Only lines containing "nose" are wanted from the data below. Copy those lines.

Supplied material Start Marker

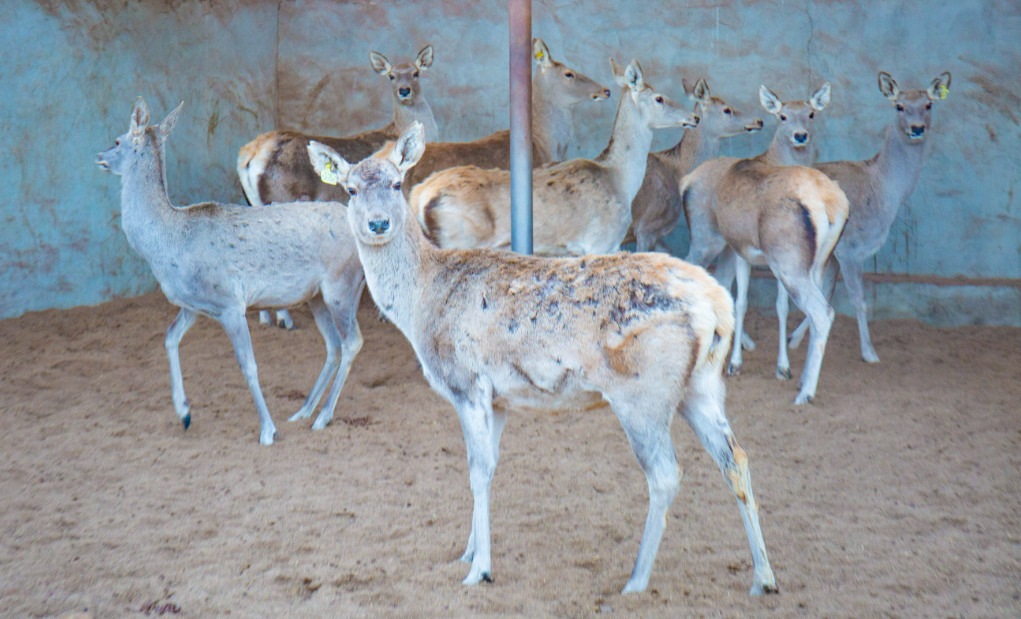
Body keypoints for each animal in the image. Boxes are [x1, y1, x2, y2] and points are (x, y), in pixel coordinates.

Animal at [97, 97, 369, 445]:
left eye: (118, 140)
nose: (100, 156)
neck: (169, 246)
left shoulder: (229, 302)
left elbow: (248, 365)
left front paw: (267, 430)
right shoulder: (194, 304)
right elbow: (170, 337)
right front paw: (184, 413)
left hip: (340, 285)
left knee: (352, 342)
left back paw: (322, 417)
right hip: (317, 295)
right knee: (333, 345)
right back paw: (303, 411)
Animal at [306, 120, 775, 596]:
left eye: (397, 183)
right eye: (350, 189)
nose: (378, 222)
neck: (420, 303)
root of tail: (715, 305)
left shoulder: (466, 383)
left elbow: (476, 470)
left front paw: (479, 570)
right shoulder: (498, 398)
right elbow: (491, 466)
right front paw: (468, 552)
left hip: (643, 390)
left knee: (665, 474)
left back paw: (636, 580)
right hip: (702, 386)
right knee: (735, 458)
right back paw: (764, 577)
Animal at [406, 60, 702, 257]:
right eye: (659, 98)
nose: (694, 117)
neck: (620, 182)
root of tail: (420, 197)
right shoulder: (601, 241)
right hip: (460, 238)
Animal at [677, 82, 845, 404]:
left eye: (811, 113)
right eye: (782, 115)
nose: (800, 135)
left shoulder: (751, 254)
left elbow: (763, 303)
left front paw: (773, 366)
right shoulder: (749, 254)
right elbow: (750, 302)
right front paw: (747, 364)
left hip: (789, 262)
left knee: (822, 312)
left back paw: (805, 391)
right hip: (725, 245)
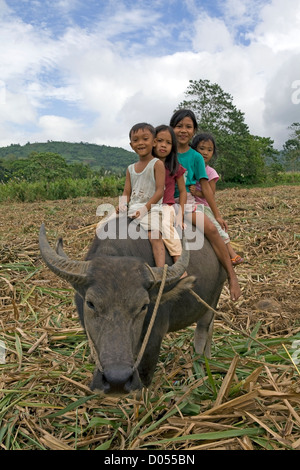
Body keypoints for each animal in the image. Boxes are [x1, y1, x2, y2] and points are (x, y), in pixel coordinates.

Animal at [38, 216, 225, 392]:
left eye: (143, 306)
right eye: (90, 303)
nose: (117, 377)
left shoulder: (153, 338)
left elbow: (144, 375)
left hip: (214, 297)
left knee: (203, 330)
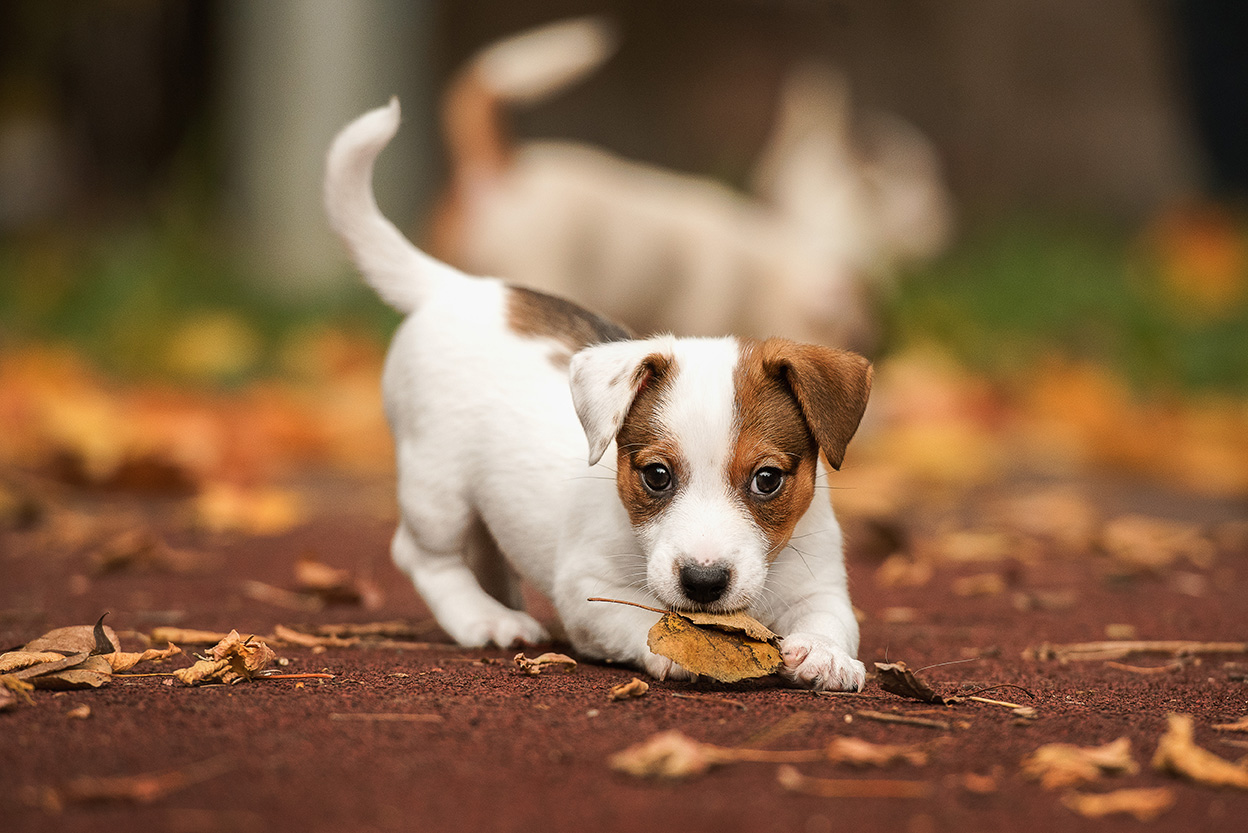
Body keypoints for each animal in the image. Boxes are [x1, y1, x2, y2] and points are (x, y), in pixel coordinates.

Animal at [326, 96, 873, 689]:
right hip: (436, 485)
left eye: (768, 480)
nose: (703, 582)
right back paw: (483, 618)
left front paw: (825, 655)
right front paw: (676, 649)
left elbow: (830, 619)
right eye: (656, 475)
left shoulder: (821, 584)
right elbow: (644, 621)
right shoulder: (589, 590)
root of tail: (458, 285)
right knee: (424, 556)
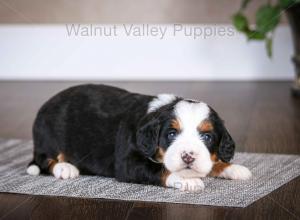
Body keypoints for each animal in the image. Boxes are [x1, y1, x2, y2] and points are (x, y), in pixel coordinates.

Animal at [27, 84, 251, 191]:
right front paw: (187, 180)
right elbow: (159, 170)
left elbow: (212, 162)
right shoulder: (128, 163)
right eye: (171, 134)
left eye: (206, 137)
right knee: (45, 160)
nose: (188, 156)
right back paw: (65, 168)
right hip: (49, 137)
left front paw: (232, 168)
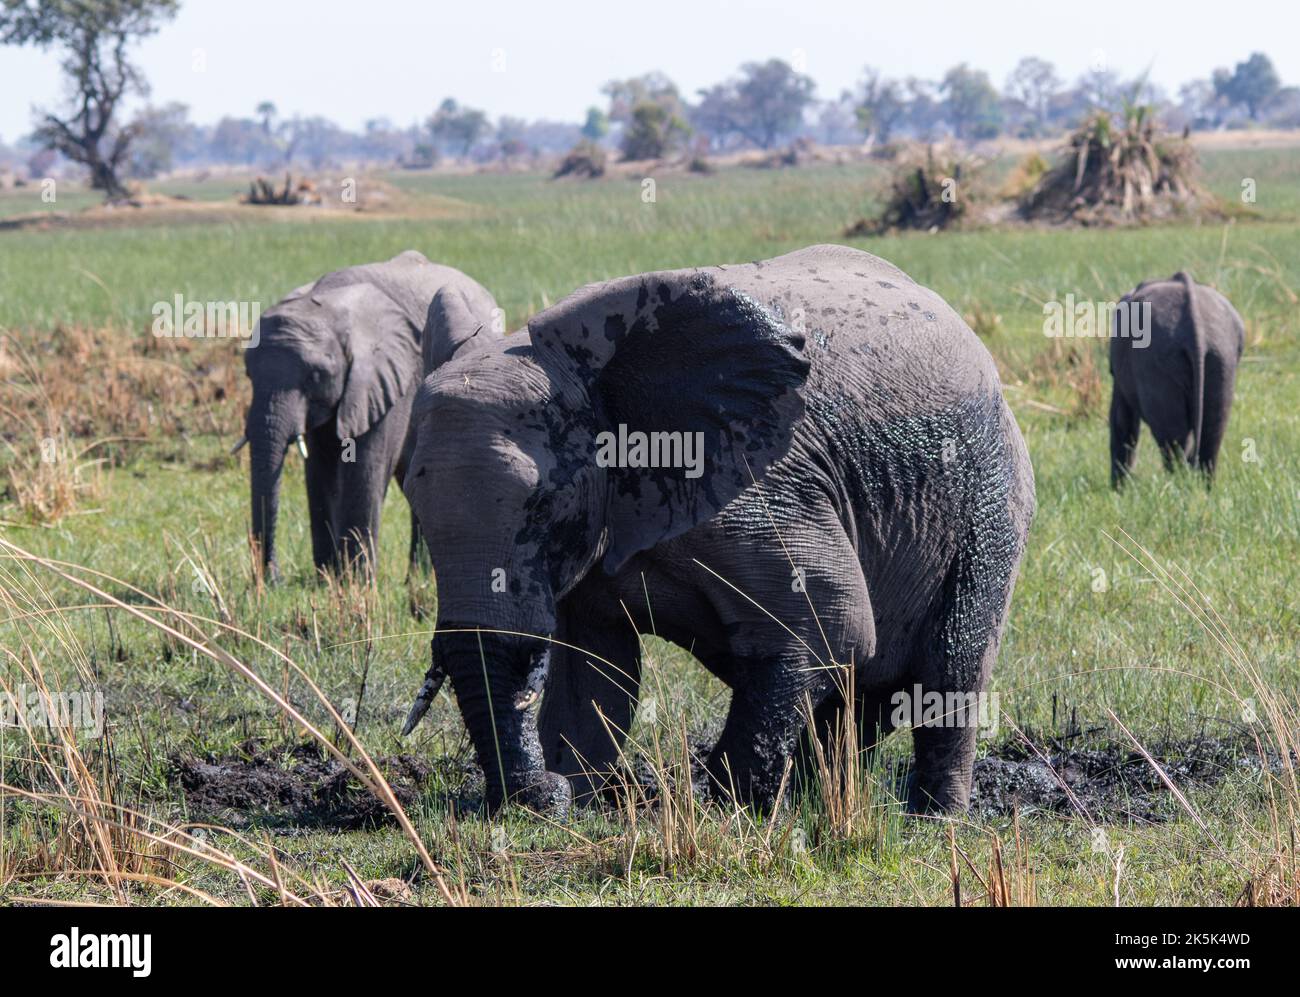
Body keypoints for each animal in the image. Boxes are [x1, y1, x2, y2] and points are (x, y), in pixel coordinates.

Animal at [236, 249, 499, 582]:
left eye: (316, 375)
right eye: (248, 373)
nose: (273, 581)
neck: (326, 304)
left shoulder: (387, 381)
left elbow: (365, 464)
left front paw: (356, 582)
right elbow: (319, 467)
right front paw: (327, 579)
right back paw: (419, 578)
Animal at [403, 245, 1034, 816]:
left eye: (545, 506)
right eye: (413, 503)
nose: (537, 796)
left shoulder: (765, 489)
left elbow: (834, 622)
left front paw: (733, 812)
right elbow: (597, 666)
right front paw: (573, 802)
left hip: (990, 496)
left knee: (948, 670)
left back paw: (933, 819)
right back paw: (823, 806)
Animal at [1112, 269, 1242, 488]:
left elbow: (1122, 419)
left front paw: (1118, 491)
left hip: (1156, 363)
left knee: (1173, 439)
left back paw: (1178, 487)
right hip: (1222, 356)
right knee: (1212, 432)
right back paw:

Supplied material End Marker

Solution ::
nose: (100, 156)
nose: (378, 222)
nose: (694, 117)
nose: (800, 135)
nose: (117, 377)
nose: (703, 582)
nose: (188, 156)
nose: (273, 581)
nose: (537, 796)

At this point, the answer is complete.